O tronco é comum: padres e freiras têm sexo e a pressão para não o sentirem é, num certo sentido simplista, antinatura.
Um dos resultados é o risco para a Igreja de ter, em particular nos países anglo-saxónicos, mas não só, cada vez mais homossexuais, num contexto de “armário” de sete chaves, convivendo
- nas múltiplas instituições de carácter educativo,
- no serviço da missa,
- nos coros das igrejas,
- nos escuteiros,
- com milhares de rapazes e raparigas que acabam por abusar.
Até agora a Igreja protegia-os da denúncia pública, agora presume-se que vai deixar de o fazer. Mas isso não resolve o problema, porque a repressão da sexualidade não gera felicidade. O Diabo já sabia disso há muito tempo, porque era por aí que vinham a maioria das suas mais gráficas tentações.

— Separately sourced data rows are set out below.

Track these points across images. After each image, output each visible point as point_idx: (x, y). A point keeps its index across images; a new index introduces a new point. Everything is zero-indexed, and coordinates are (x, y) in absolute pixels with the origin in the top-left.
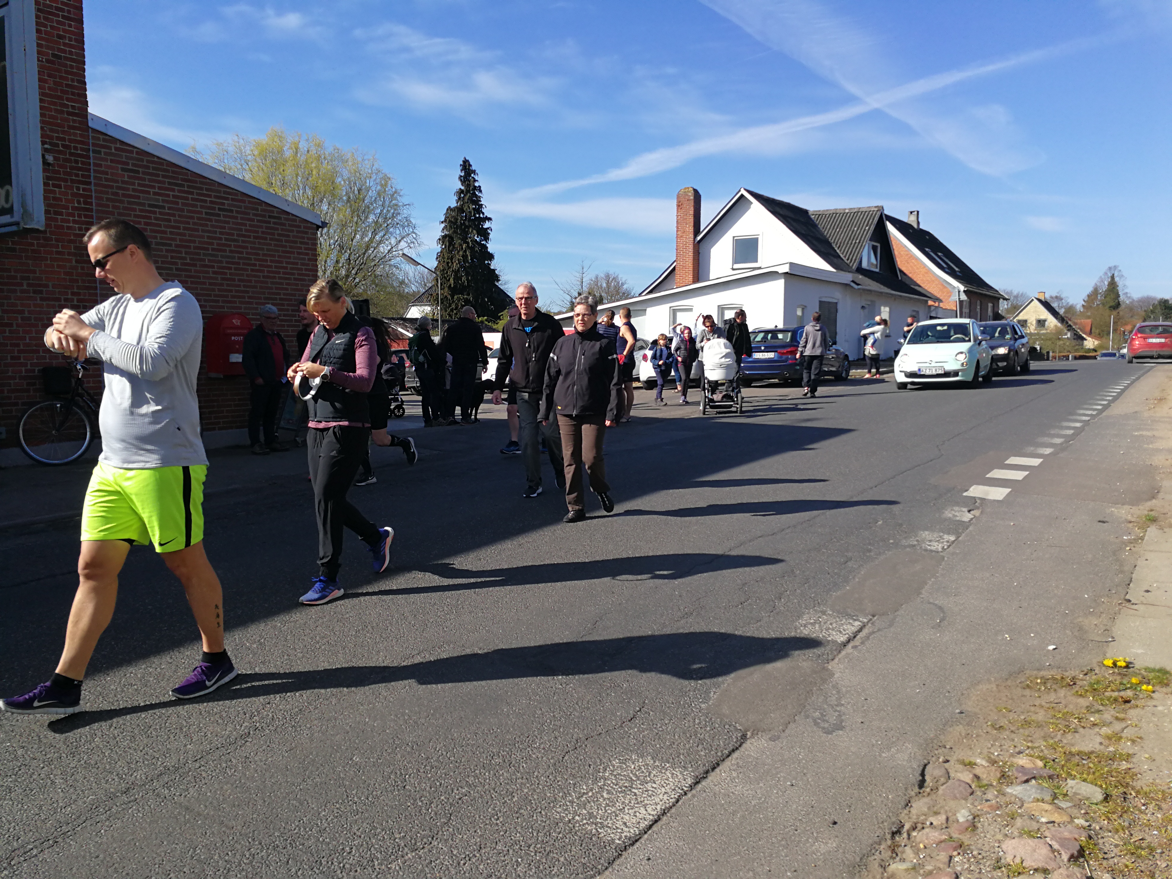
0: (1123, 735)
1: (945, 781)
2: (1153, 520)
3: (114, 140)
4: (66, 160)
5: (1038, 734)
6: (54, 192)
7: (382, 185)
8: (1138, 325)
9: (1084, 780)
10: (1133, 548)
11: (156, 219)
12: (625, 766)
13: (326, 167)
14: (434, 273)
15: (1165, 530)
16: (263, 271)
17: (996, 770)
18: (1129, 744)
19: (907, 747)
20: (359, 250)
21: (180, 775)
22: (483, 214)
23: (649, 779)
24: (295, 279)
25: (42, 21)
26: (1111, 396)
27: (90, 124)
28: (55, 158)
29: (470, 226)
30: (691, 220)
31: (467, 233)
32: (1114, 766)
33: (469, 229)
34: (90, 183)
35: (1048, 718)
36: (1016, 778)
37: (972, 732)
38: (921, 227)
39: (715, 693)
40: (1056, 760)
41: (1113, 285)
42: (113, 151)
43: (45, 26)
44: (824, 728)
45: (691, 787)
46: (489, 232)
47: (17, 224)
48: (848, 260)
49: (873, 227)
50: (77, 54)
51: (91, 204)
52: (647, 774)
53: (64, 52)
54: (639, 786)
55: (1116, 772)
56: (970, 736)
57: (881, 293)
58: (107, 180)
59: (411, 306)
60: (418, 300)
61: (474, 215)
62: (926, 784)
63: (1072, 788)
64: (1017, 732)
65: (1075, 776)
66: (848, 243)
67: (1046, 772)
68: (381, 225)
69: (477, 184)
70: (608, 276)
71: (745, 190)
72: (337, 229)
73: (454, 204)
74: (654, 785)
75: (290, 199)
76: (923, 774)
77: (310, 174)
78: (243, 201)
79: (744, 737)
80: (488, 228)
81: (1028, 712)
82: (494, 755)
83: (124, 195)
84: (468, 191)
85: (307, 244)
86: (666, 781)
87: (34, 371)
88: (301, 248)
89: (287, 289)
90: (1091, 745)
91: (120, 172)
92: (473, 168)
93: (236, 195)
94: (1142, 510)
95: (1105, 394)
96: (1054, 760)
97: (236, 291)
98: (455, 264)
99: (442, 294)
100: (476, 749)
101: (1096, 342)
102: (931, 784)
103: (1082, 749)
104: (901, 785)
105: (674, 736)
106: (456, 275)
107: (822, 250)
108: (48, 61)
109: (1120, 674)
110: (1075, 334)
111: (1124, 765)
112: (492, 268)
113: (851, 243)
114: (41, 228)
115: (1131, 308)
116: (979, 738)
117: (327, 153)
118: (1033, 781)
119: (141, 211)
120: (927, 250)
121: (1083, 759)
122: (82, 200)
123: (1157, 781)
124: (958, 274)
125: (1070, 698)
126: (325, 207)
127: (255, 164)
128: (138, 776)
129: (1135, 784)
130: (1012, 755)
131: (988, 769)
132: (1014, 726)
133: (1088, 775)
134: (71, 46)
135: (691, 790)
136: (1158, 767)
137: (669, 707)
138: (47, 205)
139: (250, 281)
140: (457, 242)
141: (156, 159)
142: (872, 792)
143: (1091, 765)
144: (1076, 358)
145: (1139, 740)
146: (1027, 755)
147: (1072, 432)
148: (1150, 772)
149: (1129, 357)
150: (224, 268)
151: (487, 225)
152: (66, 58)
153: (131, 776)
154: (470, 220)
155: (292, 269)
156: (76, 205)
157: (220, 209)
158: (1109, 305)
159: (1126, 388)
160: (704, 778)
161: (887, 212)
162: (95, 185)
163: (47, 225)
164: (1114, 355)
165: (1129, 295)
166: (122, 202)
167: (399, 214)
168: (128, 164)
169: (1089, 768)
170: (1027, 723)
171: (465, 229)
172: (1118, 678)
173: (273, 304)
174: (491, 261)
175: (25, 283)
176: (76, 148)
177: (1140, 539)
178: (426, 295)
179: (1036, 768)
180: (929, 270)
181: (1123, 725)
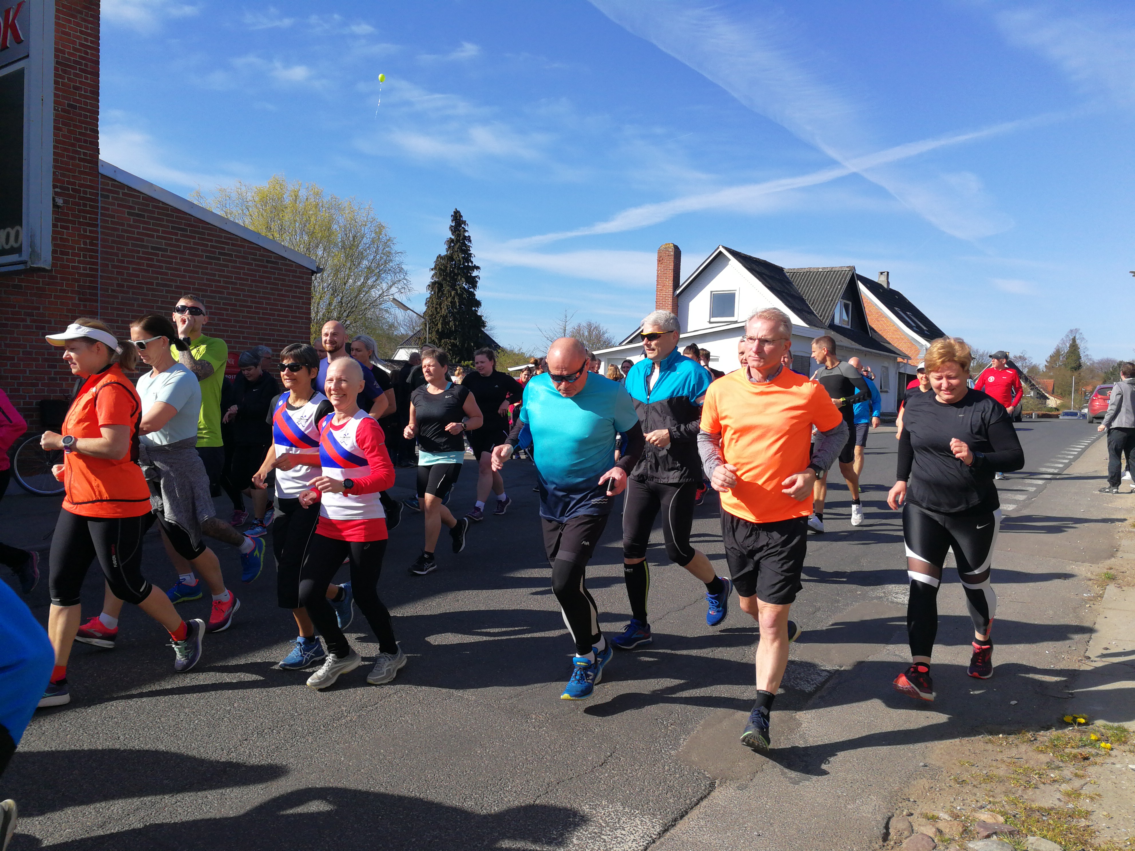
0: (1082, 792)
1: (909, 834)
2: (1112, 578)
3: (122, 186)
4: (74, 203)
5: (1000, 789)
6: (62, 233)
7: (376, 233)
8: (1098, 387)
9: (1044, 837)
10: (1092, 606)
11: (158, 261)
12: (595, 812)
13: (324, 214)
14: (423, 317)
15: (1124, 588)
16: (258, 313)
17: (958, 825)
18: (1088, 801)
19: (871, 799)
20: (351, 293)
21: (156, 810)
22: (472, 262)
23: (618, 825)
24: (289, 321)
25: (60, 73)
26: (1072, 455)
27: (101, 170)
28: (65, 202)
29: (459, 274)
30: (671, 274)
31: (456, 280)
32: (1074, 823)
33: (458, 276)
34: (97, 226)
35: (1009, 773)
36: (978, 833)
37: (936, 785)
38: (891, 287)
39: (684, 739)
40: (1017, 816)
41: (1074, 348)
42: (121, 196)
43: (63, 78)
44: (791, 778)
45: (660, 835)
46: (477, 280)
47: (24, 263)
48: (821, 316)
49: (845, 286)
50: (92, 105)
51: (96, 245)
52: (617, 820)
53: (79, 102)
54: (609, 833)
55: (1075, 829)
56: (933, 789)
57: (852, 349)
58: (113, 223)
59: (400, 348)
60: (406, 343)
61: (463, 264)
62: (890, 837)
63: (1032, 844)
64: (979, 786)
65: (1035, 832)
66: (821, 301)
67: (1006, 828)
68: (373, 271)
69: (466, 234)
70: (590, 325)
71: (723, 247)
72: (331, 273)
73: (444, 253)
74: (623, 832)
75: (287, 245)
76: (887, 827)
77: (308, 221)
78: (243, 246)
79: (712, 786)
80: (476, 277)
81: (990, 767)
82: (466, 798)
83: (129, 238)
84: (458, 241)
85: (302, 288)
86: (635, 828)
87: (32, 403)
88: (296, 292)
89: (281, 331)
90: (1051, 802)
91: (126, 215)
92: (464, 219)
93: (237, 240)
94: (1100, 568)
95: (1066, 452)
96: (1014, 816)
97: (232, 332)
98: (443, 310)
99: (430, 338)
100: (449, 791)
101: (1059, 402)
102: (895, 838)
103: (1042, 805)
104: (865, 837)
105: (644, 783)
106: (444, 320)
107: (797, 306)
108: (63, 110)
109: (1079, 731)
110: (1038, 393)
111: (1083, 823)
112: (479, 314)
113: (824, 301)
114: (47, 268)
115: (1091, 370)
116: (941, 792)
117: (325, 202)
118: (995, 837)
119: (144, 253)
120: (896, 309)
121: (1043, 815)
122: (88, 241)
123: (1115, 839)
124: (926, 332)
125: (1030, 754)
126: (320, 252)
127: (254, 209)
128: (115, 810)
129: (1093, 841)
130: (974, 810)
131: (950, 823)
132: (976, 780)
133: (1048, 832)
134: (86, 97)
135: (659, 838)
136: (1115, 825)
137: (639, 753)
138: (55, 245)
139: (246, 322)
140: (446, 288)
141: (161, 205)
142: (837, 844)
143: (1051, 822)
144: (1039, 416)
145: (1097, 797)
146: (989, 810)
147: (1034, 489)
148: (1108, 829)
149: (1089, 416)
150: (221, 309)
151: (475, 273)
152: (81, 108)
153: (108, 809)
154: (459, 268)
155: (286, 311)
156: (82, 246)
157: (220, 253)
158: (1070, 367)
159: (1087, 447)
160: (673, 826)
161: (859, 272)
162: (102, 227)
163: (54, 265)
164: (1075, 414)
165: (1090, 357)
166: (127, 244)
167: (391, 261)
168: (134, 209)
169: (1049, 824)
170: (989, 778)
171: (454, 276)
172: (1078, 735)
173: (267, 345)
174: (478, 307)
175: (28, 319)
176: (85, 193)
177: (1099, 596)
178: (414, 338)
179: (997, 823)
180: (898, 329)
181: (1082, 782)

- Não viola a fé cristã, nem os fundamentos do cristianismo,
- nem sequer é particularmente recusado pelo povo cristão, que não vê grandes problemas em os padres se casarem.
É difícil mudar em muitos aspectos a moral sexual da Igreja e as suas consequências institucionais, como os anglicanos perceberam quando decidiram fazer entrar no sacerdócio mulheres.
Mas, sem uma mudança profunda na atitude da Igreja em relação à sexualidade, tudo vai continuar na mesma.